General Instructions
To use PyXAB, simply follow the instructions below. The domain and the algorithm must be defined beforehand. Hierarchical Partition is optional and normally binary partition works well. The objective must be able to evaluate each point the algorithm pulls and return the evaluated objective value.
Domain
The domain needs to be written in list of lists for a continuous domain. For example, if the parameter range is [0.01, 1], then the domain should be written as
domain = [[0.01, 1]]
If the parameter has two dimensions, say [-1, 1] x [2, 10], then the domain should be written as
domain = [[-1, 1], [2, 10]]
(Optional) Partition
The hierarchical partition is a core part of many X-armed bandit algorithms. It discretizes the infinite parameter space into finite number of arms in each layer hierarchically, so that finite-armed bandit algorithm designs can be utilized.
However, the design of the partition is completely optional and unnecessary in the experiments. PyXAB provides many designs in the package for the users to choose from, e.g., a standard binary partition would be
from PyXAB.partition.BinaryPartition import BinaryPartition
partition = BinaryPartition
By default, the standard binary partition will be used for all the algorithms if unspecified.
(User Defined) Objective
Note
The objective function f
should be bounded by -1 and 1 for the best performance of most algorithms, i.e., -1 <= f(x) <= 1
Note
It is unnecessary to define the objective function in the following way, but for consistency we recommend doing so. As long as the objective function can return a reward to each point pulled by the algorithm, then the optimization process could run.

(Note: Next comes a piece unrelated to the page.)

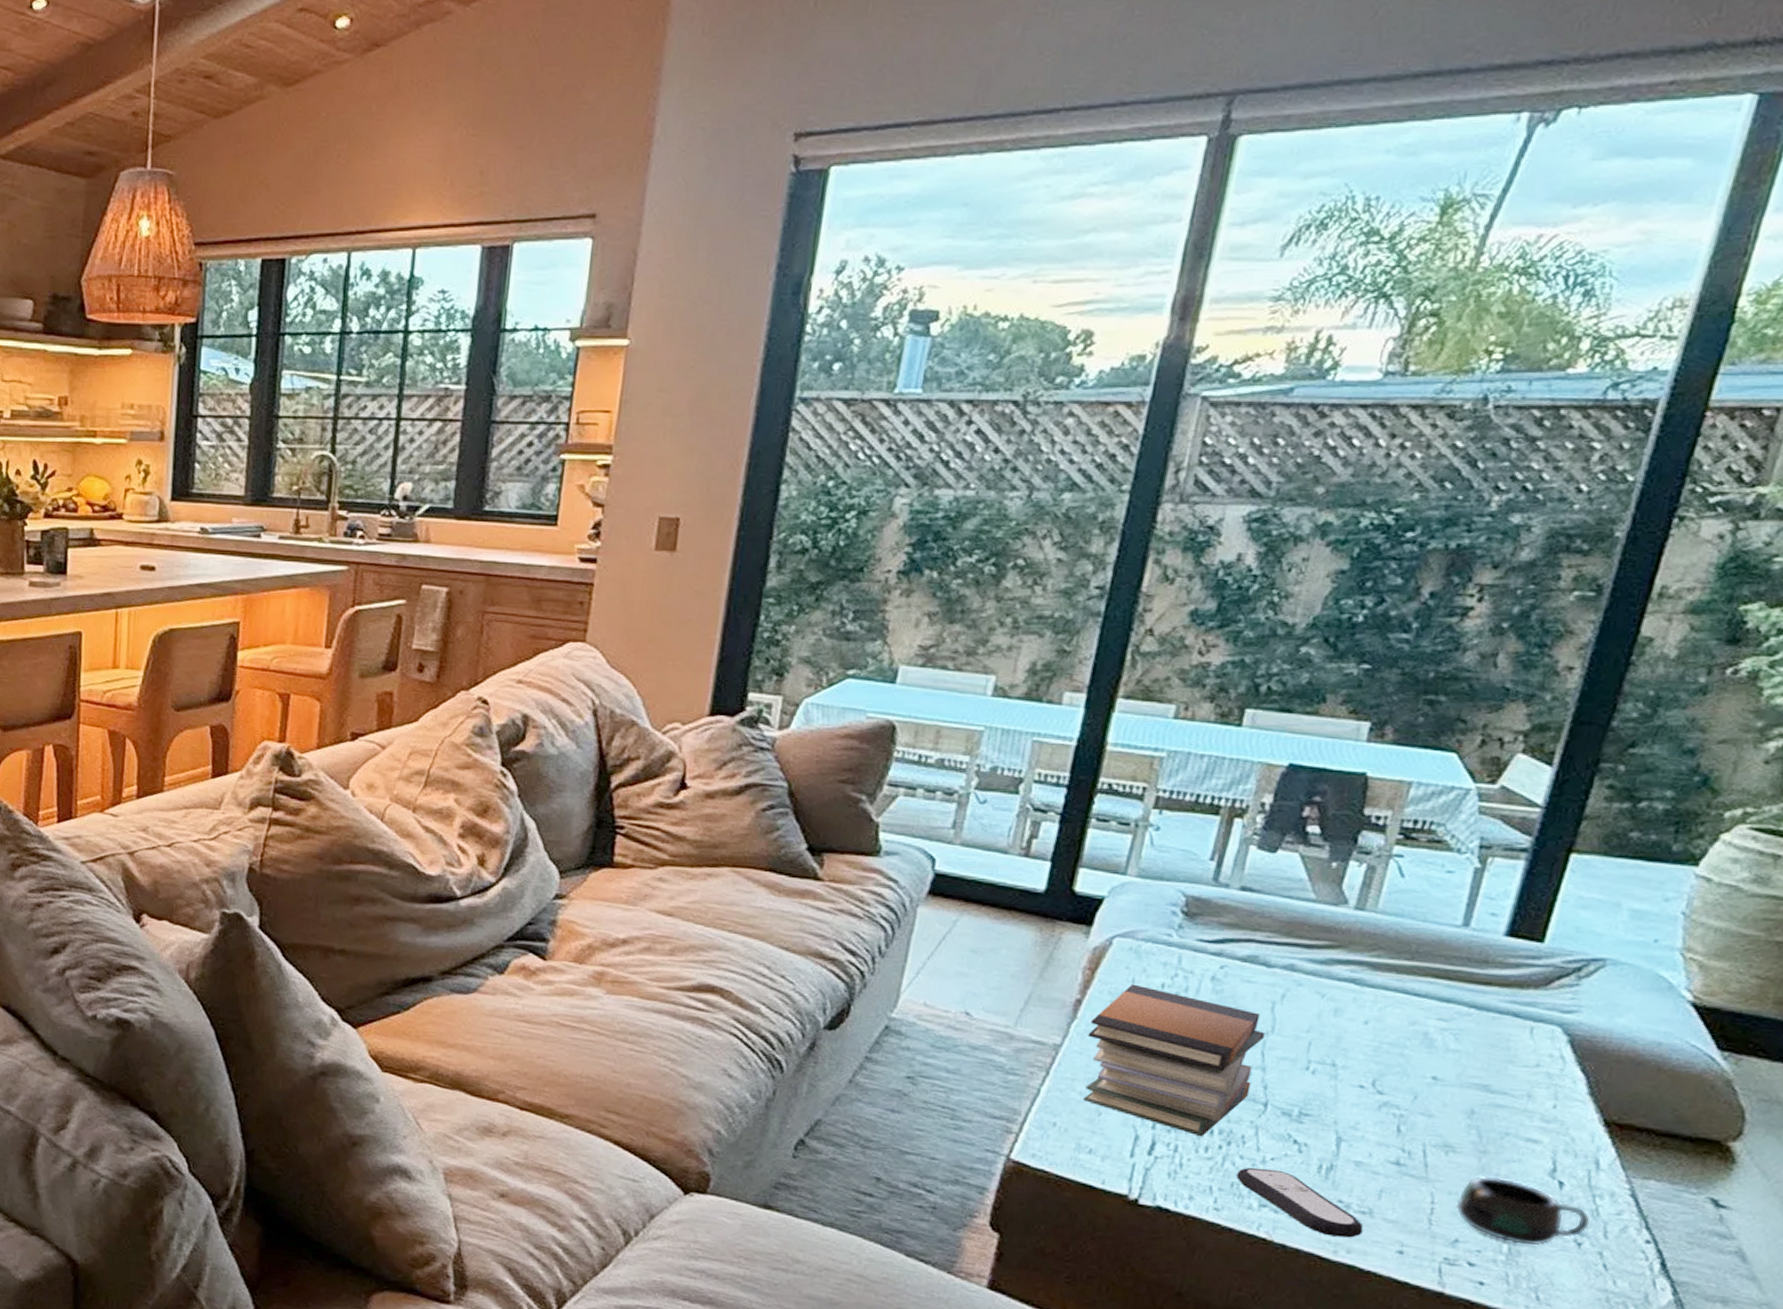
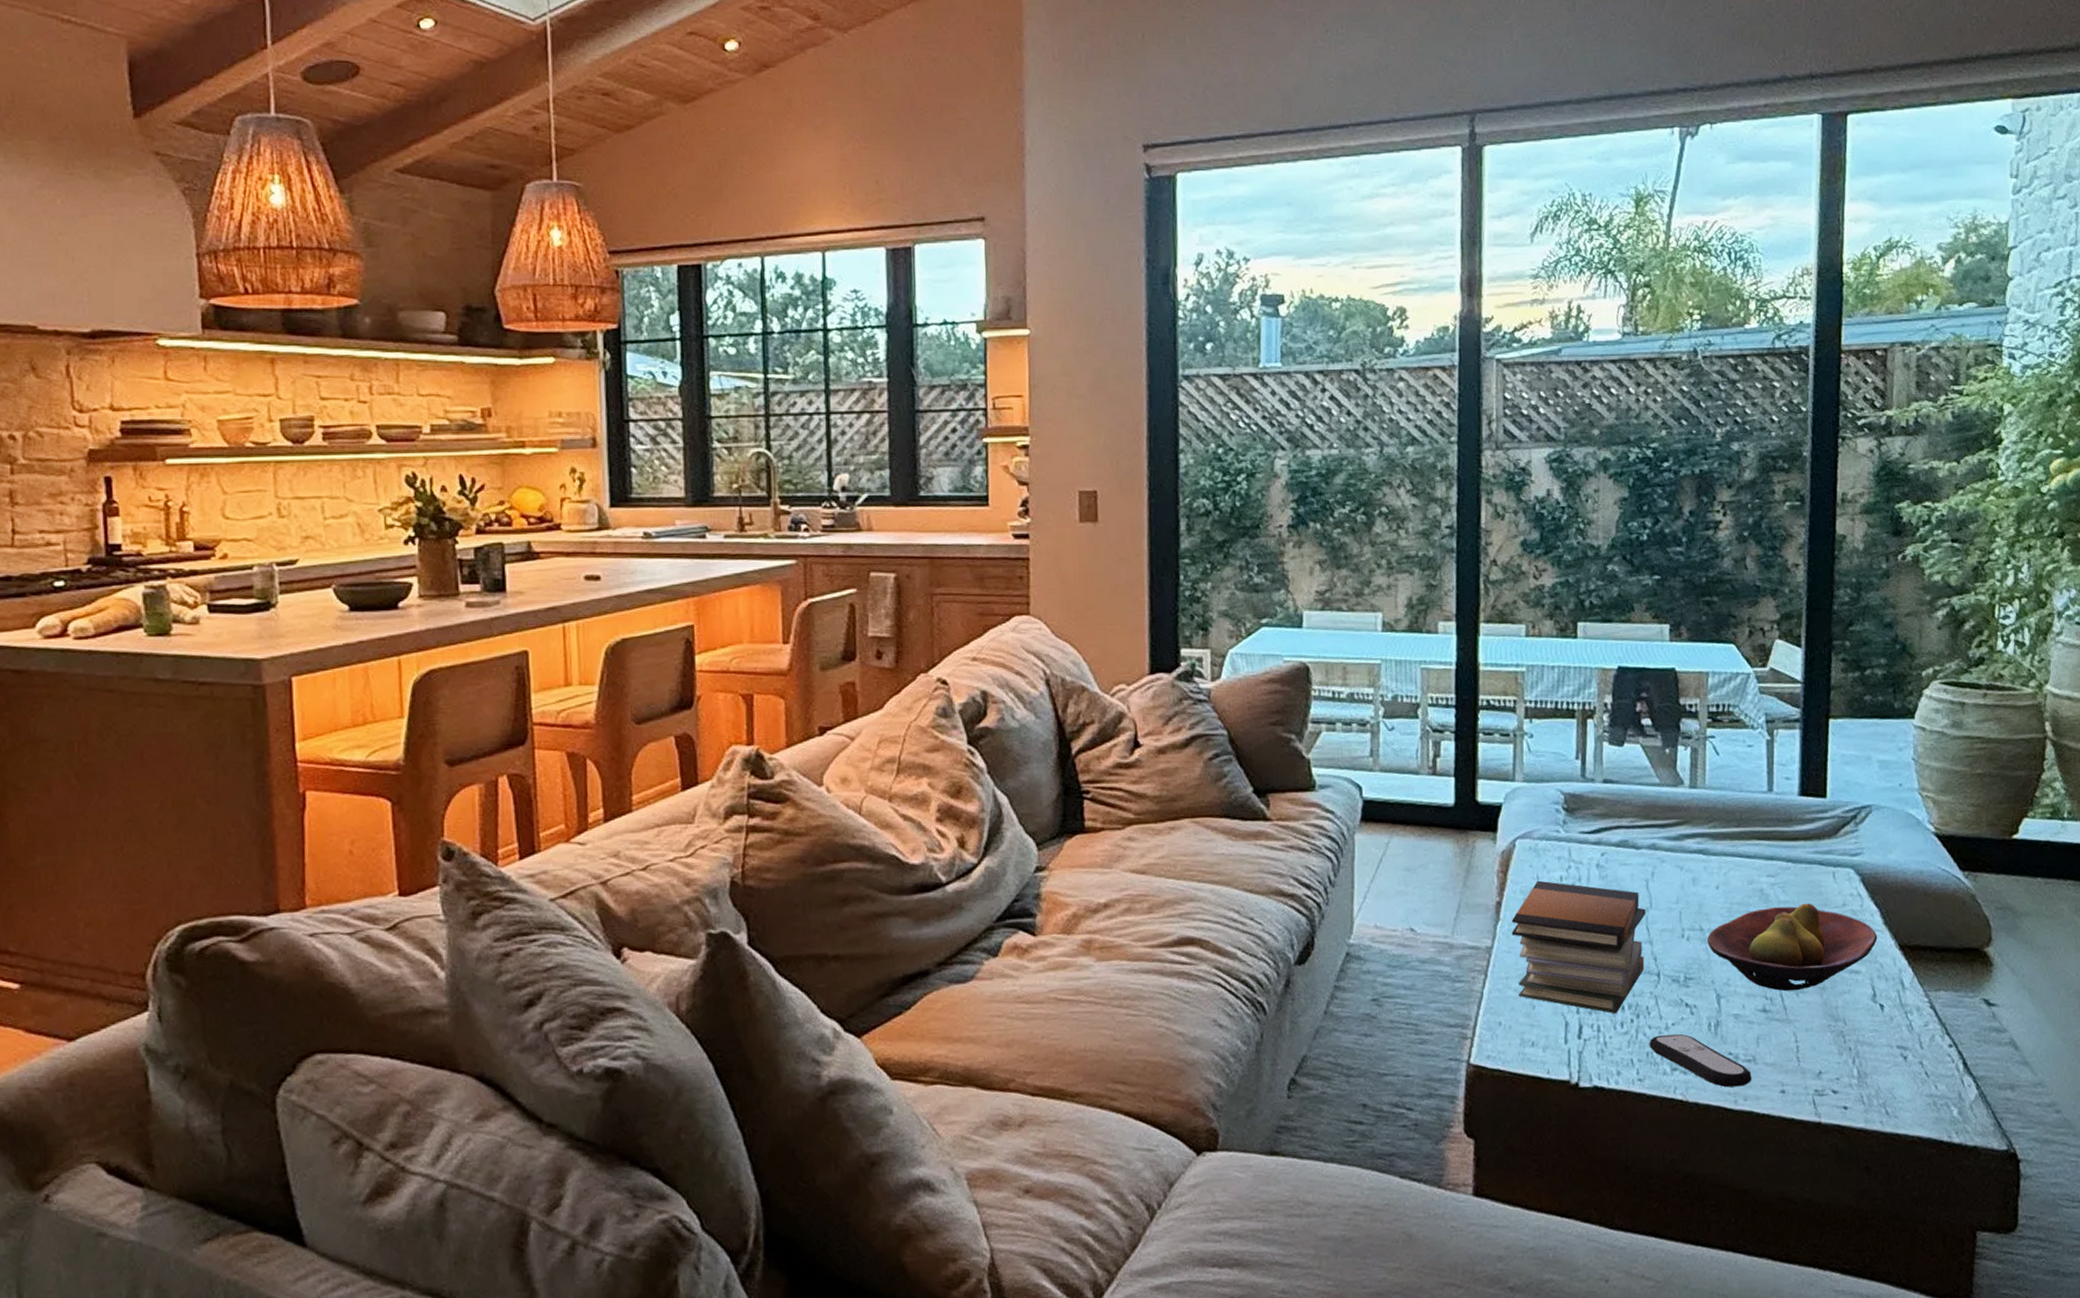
fruit bowl: none [1338,1053,1577,1149] -> present [1707,903,1878,992]
mug: present [1455,1175,1591,1245] -> none [1813,1008,1909,1067]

The objective function has an attribute fmax
, which is the
maximum reward obtainable. Besides, the objective function
should have a function f(x)
, which will return the reward of the point x
.
See the following simple example for a better illustration.
from PyXAB.synthetic_obj.Objective import Objective
import numpy as np
# The sine function f(x) = sin(x)
class Sine(Objective):
def __init__(self):
self.fmax = 1
def f(self, x):
x = np.array(x)
return np.sin(x)
Algorithm
Note
The point returned by the algorithm will be a list. Make sure your objective can deal with this data type. For example, if it wants the objective value at the point x = 0.8, it will return [0.8]. If the algorithm wants the objective value at x = (0, 0.5), the algorithm will return [0, 0.5].
Algorithms will always have one function named pull
that outputs a point for evaluation, and the other function
named receive_reward
to get the feedback. Therefore, in the online learning process, the following lines of code
should be used.
from PyXAB.algos.HOO import T_HOO
T = 1000
algo = T_HOO(rounds=T, domain=domain, partition=partition)
target = Sine()
# either for-loop or while-loop
for t in range(1, T+1):
point = algo.pull(t)
reward = target.f(point) + np.random.uniform(-0.1, 0.1)
algo.receive_reward(t, reward)
Note
If the objective function is not defined by inheriting the PyXAB.synthetic_obj.Objective.Objective
class, simply change
the second last line in the above snippet to the evaluation of the objective.